In “International Relations in the US Academy” Daniel Maliniak, Amy Oakes, Susan Peterson and Michael Tierney attempt to categorize trends and the extent of theoretical, methodological, and epistemological diversity amongst IR scholars at American universities and its relationship to policy making. While the conclusions of this article are widespread across both the length of trends analyzed as well as the amount of theories taken into consideration, the general trends of this paper illustrate the pervasiveness of often overlooked ‘American school’ of IR. In particular, this paper serves to illustrate the dominance of positivism as an epistemology, quantitative methods as evidence and the conflicting theoretical approaches to global politics analysis.
This article makes a particularly intriguing claim by illustrating that the four core theoretical traditions of IR (realism, liberalism, constructivism. and Marxism) are apparently far less dominating than expected with the majority of scholarly literature taking positions based on different ontologies, some even taken from disciplines outside of traditional political science and reapplied to suit IR. At first glance this seems like a healthy route for IR to take, one that encompasses a wide range of theoretical viewpoints to provide a holistic perception of what is happening in world politics at multiple levels of analysis. However, this utopian idea at viewpoints does not seem to represent the true reality of American IR scholarship. Despite this prevalence of viewpoints, and realism oriented articles peaking at only 15% in the highest point of this study, realism can still seen to be the norm in international relations thought. While new articles championing realism appear to be rare, it nethertheless remains the paradigm taken the most seriously by both opposing and supporting scholars and papers adhering to realism receive a disproportionately large amount of citations. I would maintain that this indirectly illustrates the concept of American erasure in IR we have examined in the classroom concerning how American values of realism and positivism can often remain unexamined and unchallenged. As realism has long been the dominant theory of IR, it is often not reflected on but accepted as a hegemonic fact. Its role in american IR remains somewhat unchallenged, but scholars from other theoretical standpoints still appear to be interacting with its ideas more so than those of other paradigms.
While the theory side of IR implies a hidden dominance of traditional theories influencing intermingling with fresh theoretical standpoints, American IR appears to be more overtly dominated by positivist epistemologies and quantitative methods. This prevalence of “hard science” trends can even be seen in this survey itself which, while making room to share normative arguments from non-positivist writers such as Steven Smith, the vast majority of the data of this paper uses quantitative methods to replicate hard data, demonstrating how nationalistic trends may continue even amongst self-reflective IR scholars . This leaves the paper with some lacking nuance, such as finer details on the relationship between the “core” IR theories and new approaches to global politics that gets lost in the vast amount of data collected for this piece.

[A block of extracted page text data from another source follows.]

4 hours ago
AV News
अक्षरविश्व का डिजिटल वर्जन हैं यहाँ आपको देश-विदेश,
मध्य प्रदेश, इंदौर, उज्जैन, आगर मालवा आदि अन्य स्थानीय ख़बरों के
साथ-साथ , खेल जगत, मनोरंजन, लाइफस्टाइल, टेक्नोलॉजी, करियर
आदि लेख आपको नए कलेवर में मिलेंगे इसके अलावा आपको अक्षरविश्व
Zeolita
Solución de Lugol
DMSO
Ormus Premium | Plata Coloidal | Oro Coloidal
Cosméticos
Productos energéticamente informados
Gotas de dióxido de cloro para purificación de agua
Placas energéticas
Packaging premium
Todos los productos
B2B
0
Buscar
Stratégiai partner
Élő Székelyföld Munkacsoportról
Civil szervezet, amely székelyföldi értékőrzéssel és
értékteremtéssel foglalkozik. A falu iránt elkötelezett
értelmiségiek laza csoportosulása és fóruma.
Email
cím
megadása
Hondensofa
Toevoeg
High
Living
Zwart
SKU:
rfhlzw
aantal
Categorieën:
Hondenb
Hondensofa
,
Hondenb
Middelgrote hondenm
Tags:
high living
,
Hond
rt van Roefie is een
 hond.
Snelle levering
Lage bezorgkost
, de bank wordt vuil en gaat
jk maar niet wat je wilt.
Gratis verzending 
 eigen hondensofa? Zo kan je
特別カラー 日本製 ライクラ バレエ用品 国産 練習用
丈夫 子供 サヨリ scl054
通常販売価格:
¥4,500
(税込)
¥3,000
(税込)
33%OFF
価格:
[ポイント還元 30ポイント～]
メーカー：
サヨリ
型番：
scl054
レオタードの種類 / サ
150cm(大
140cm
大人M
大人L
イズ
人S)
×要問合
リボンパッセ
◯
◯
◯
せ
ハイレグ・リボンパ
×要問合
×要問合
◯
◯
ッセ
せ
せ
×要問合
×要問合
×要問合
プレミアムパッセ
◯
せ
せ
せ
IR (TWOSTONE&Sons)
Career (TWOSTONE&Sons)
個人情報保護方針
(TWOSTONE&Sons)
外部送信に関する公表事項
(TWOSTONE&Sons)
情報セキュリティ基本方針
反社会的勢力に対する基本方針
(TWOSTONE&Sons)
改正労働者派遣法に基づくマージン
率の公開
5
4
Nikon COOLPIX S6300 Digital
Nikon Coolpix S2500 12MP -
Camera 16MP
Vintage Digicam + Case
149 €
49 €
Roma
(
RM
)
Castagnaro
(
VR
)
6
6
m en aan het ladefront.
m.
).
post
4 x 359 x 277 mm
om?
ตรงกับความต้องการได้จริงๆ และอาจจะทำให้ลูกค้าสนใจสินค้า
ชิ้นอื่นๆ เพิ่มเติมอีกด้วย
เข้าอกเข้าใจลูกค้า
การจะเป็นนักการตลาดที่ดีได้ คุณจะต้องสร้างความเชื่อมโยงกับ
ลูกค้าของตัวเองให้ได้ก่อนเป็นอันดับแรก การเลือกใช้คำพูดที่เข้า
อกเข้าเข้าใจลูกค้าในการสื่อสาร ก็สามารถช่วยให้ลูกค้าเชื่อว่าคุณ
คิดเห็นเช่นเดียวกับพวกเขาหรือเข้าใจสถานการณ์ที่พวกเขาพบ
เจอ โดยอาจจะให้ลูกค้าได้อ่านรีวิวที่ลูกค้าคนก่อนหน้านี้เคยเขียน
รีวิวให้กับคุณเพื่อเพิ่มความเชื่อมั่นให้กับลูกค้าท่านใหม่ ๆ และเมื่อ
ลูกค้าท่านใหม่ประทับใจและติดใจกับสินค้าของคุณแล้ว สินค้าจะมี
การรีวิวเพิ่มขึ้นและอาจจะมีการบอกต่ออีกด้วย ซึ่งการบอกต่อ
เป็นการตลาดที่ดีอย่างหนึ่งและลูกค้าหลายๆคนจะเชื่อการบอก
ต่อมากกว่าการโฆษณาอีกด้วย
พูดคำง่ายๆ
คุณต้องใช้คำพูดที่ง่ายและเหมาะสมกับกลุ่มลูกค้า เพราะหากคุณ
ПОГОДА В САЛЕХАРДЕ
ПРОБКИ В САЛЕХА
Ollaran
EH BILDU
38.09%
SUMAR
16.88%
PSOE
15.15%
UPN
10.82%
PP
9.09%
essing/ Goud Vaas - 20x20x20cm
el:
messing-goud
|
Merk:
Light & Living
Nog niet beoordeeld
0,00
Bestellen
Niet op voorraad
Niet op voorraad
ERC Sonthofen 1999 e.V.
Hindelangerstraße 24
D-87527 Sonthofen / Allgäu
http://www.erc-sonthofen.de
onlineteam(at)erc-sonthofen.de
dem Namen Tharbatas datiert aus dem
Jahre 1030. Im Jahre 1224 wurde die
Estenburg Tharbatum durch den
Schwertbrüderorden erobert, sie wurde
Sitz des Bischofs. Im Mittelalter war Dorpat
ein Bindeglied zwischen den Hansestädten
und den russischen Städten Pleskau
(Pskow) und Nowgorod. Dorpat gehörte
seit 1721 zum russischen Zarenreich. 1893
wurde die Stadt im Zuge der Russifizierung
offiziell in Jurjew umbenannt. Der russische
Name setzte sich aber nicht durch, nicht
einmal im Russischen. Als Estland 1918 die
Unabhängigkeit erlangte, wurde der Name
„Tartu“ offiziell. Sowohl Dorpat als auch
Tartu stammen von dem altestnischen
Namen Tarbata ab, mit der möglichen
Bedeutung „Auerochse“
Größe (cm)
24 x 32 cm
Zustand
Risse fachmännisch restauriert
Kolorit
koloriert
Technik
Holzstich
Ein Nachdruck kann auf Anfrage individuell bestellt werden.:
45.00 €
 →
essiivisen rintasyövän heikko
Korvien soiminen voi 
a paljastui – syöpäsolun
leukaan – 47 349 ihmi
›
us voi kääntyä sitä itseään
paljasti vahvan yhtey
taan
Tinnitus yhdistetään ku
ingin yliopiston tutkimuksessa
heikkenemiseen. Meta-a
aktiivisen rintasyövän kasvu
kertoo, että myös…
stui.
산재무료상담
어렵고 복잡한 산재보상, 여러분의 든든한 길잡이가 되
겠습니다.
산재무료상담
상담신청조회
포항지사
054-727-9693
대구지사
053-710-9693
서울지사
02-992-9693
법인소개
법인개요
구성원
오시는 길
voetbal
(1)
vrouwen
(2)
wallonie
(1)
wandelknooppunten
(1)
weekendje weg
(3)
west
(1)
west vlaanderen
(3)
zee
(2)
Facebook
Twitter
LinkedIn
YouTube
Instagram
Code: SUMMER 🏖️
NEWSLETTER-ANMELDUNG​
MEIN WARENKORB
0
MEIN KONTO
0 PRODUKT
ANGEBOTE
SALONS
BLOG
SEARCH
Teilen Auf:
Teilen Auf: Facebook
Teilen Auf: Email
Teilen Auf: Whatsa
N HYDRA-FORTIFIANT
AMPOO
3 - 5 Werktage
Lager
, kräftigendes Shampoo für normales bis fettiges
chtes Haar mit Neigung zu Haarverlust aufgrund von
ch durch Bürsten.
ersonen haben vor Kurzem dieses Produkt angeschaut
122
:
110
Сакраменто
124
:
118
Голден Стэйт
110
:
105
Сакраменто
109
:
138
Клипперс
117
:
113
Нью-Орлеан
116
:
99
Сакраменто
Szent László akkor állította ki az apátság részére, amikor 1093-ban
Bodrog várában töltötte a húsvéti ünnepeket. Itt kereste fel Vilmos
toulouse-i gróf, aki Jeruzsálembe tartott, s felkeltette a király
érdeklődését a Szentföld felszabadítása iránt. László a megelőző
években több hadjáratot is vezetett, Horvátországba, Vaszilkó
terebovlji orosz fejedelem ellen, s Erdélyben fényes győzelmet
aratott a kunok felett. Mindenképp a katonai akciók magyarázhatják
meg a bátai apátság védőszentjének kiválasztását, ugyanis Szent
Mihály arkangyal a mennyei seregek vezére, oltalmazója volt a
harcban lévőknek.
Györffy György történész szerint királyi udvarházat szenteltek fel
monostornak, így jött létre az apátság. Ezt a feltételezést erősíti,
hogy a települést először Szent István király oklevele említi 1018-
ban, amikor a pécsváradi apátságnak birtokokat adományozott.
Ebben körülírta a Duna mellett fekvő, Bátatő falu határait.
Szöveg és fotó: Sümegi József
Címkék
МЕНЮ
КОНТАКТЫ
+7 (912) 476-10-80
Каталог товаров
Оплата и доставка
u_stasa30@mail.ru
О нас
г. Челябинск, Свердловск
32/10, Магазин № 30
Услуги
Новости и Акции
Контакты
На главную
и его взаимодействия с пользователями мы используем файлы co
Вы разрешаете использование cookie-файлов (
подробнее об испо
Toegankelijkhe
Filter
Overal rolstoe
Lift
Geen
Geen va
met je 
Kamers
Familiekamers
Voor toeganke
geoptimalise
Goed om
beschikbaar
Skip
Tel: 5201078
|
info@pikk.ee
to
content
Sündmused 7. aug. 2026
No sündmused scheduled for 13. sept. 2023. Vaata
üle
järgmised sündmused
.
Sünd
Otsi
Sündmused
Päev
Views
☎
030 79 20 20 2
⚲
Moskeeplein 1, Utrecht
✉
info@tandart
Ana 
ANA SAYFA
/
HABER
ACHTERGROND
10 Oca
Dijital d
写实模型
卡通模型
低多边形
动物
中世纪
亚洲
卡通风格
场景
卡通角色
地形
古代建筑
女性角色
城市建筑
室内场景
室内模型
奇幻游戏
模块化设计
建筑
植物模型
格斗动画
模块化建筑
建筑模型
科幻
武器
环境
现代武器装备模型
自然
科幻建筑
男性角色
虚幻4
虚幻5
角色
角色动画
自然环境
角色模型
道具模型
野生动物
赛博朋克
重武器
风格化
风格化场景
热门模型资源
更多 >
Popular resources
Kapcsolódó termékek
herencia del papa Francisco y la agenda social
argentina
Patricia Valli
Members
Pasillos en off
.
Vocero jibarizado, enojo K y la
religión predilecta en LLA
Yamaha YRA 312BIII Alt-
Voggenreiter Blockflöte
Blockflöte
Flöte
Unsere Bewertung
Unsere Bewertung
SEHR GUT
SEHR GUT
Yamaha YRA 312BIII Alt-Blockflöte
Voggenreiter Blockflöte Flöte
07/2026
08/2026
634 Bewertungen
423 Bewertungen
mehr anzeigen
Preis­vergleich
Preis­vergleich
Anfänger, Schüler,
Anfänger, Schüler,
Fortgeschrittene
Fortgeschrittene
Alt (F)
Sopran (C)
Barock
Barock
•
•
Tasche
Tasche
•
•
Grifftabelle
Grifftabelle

Ultimately, this reading serves to illustrate the pervasiveness of American IR as an unrecognized school of thought. There are observable distinctions of the ‘American School’ that relies heavily on traditional theories, positivism and quantitative data. However, many scholars fail to critically engage with this aspect of the field and can in turn be limited by hegemonic nationalistic driven perceptions of what constitutes the science of IR. This is dangerous as, while values and biases are inherent in any writing, a lack of perception to these inclinations can only serve to omit valuable voices perceptions from the field.